§ EXERCISE DIRECTIONS:
Reproduce the records from the line with "order: Hymenoptera" to the line with "family: Corylophidae", substituting "Family" for "family" and leaving everything else unchanged.

§ DATASET RECORDS:
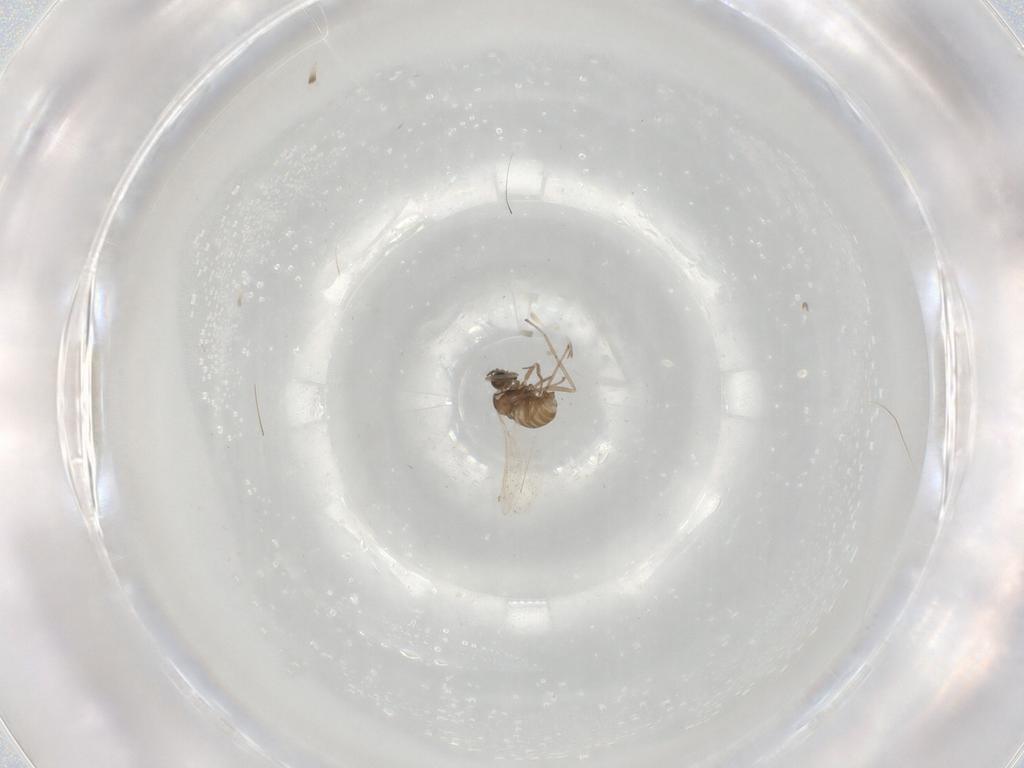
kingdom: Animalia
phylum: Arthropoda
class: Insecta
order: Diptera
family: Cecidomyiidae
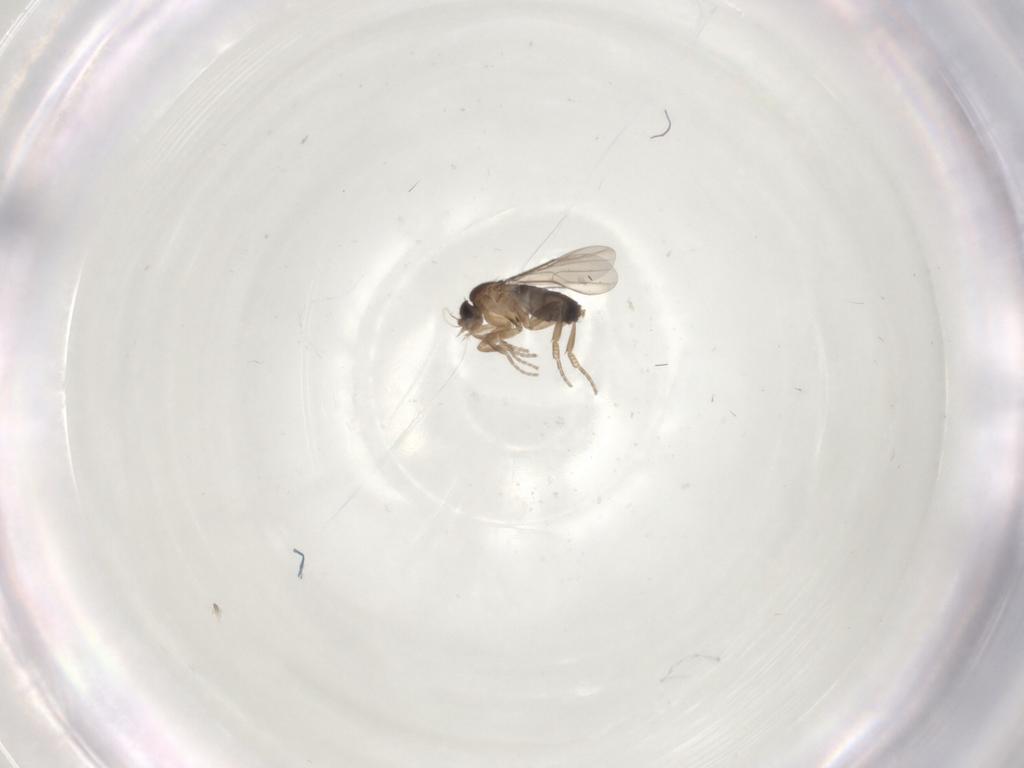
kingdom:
==
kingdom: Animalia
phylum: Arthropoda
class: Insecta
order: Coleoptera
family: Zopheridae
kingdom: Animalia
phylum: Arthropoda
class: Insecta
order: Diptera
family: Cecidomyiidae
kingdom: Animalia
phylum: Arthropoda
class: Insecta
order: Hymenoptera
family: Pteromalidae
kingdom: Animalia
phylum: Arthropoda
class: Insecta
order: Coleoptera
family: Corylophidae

§ FINISHED TASK:
order: Hymenoptera
Family: Pteromalidae
kingdom: Animalia
phylum: Arthropoda
class: Insecta
order: Coleoptera
Family: Corylophidae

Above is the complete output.